BEGIN

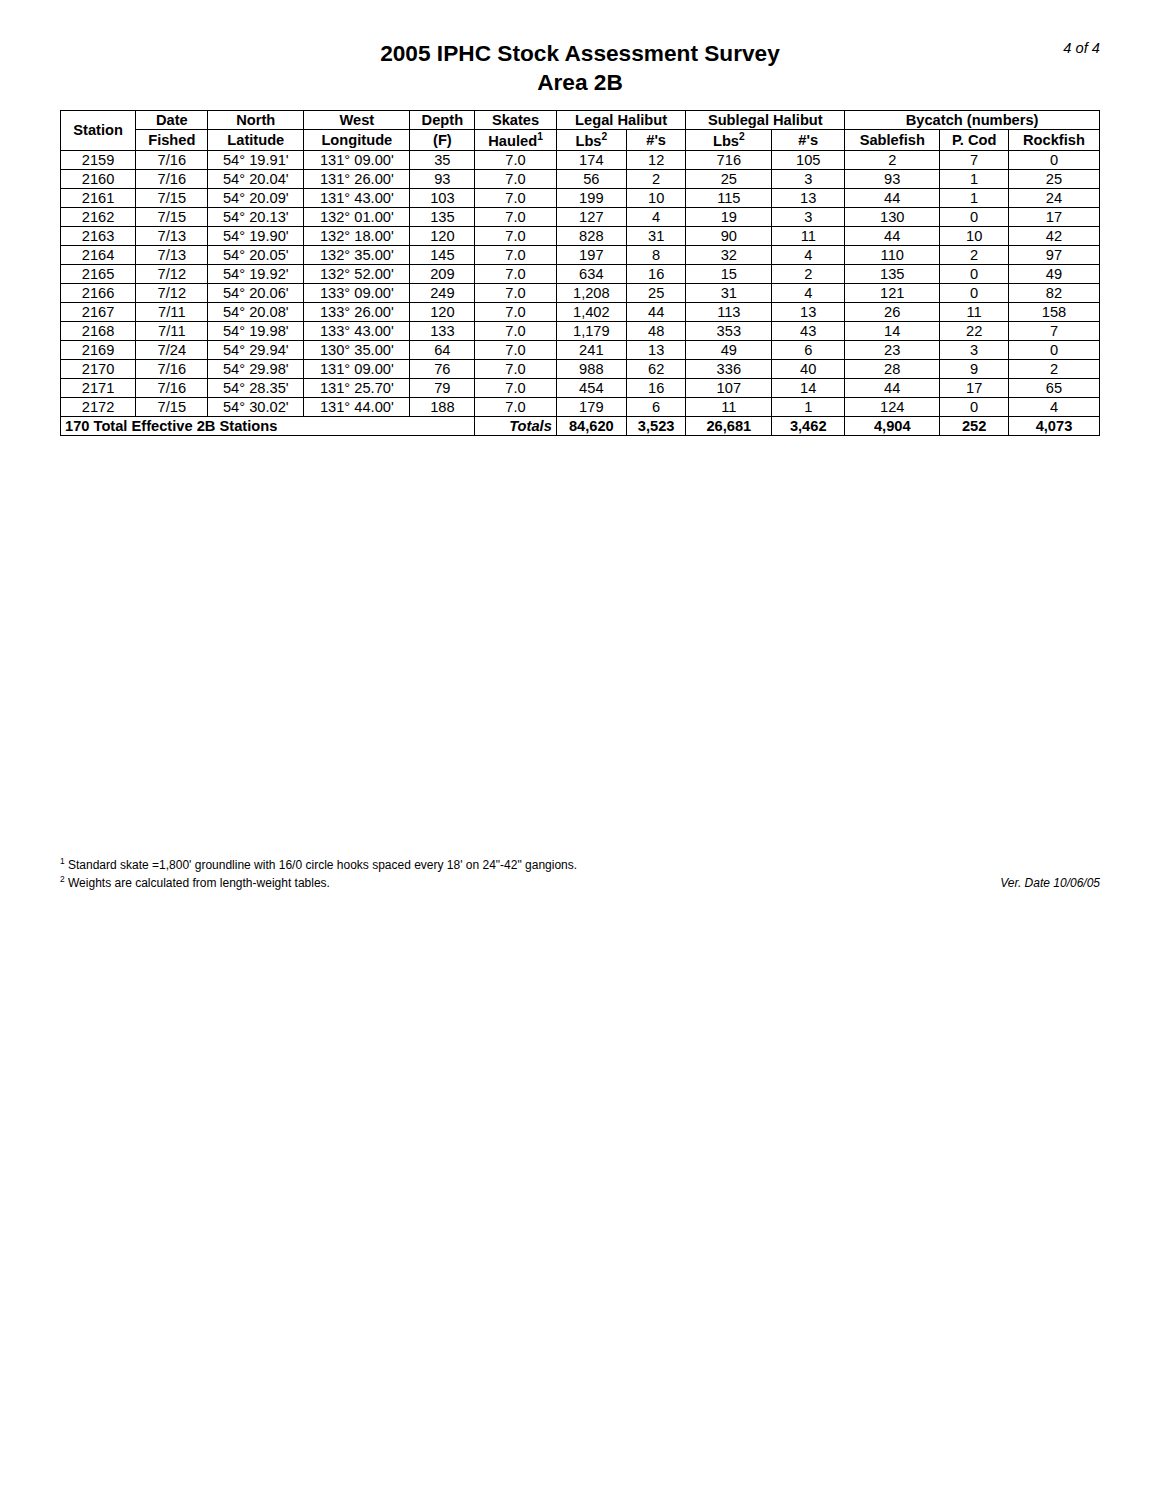4 of 4
2005 IPHC Stock Assessment Survey
Area 2B
| Station | Date | North | West | Depth | Skates | Legal Halibut | Sublegal Halibut | Bycatch (numbers) |
| --- | --- | --- | --- | --- | --- | --- | --- | --- |
| Fished | Latitude | Longitude | (F) | Hauled 1 | Lbs 2 | #'s | Lbs 2 | #'s | Sablefish | P. Cod | Rockfish |
| 2159 | 7/16 | 54° 19.91' | 131° 09.00' | 35 | 7.0 | 174 | 12 | 716 | 105 | 2 | 7 | 0 |
| 2160 | 7/16 | 54° 20.04' | 131° 26.00' | 93 | 7.0 | 56 | 2 | 25 | 3 | 93 | 1 | 25 |
| 2161 | 7/15 | 54° 20.09' | 131° 43.00' | 103 | 7.0 | 199 | 10 | 115 | 13 | 44 | 1 | 24 |
| 2162 | 7/15 | 54° 20.13' | 132° 01.00' | 135 | 7.0 | 127 | 4 | 19 | 3 | 130 | 0 | 17 |
| 2163 | 7/13 | 54° 19.90' | 132° 18.00' | 120 | 7.0 | 828 | 31 | 90 | 11 | 44 | 10 | 42 |
| 2164 | 7/13 | 54° 20.05' | 132° 35.00' | 145 | 7.0 | 197 | 8 | 32 | 4 | 110 | 2 | 97 |
| 2165 | 7/12 | 54° 19.92' | 132° 52.00' | 209 | 7.0 | 634 | 16 | 15 | 2 | 135 | 0 | 49 |
| 2166 | 7/12 | 54° 20.06' | 133° 09.00' | 249 | 7.0 | 1,208 | 25 | 31 | 4 | 121 | 0 | 82 |
| 2167 | 7/11 | 54° 20.08' | 133° 26.00' | 120 | 7.0 | 1,402 | 44 | 113 | 13 | 26 | 11 | 158 |
| 2168 | 7/11 | 54° 19.98' | 133° 43.00' | 133 | 7.0 | 1,179 | 48 | 353 | 43 | 14 | 22 | 7 |
| 2169 | 7/24 | 54° 29.94' | 130° 35.00' | 64 | 7.0 | 241 | 13 | 49 | 6 | 23 | 3 | 0 |
| 2170 | 7/16 | 54° 29.98' | 131° 09.00' | 76 | 7.0 | 988 | 62 | 336 | 40 | 28 | 9 | 2 |
| 2171 | 7/16 | 54° 28.35' | 131° 25.70' | 79 | 7.0 | 454 | 16 | 107 | 14 | 44 | 17 | 65 |
| 2172 | 7/15 | 54° 30.02' | 131° 44.00' | 188 | 7.0 | 179 | 6 | 11 | 1 | 124 | 0 | 4 |
| 170 Total Effective 2B Stations | Totals | 84,620 | 3,523 | 26,681 | 3,462 | 4,904 | 252 | 4,073 |
1 Standard skate =1,800' groundline with 16/0 circle hooks spaced every 18' on 24"-42" gangions.
2 Weights are calculated from length-weight tables.
Ver. Date 10/06/05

END

EXERCISE GOAL:
Report each line in the data above that holds the word "Date" by copying it.

YOUR RESPONSE:
| Station | Date | North | West | Depth | Skates | Legal Halibut | Sublegal Halibut | Bycatch (numbers) |
Ver. Date 10/06/05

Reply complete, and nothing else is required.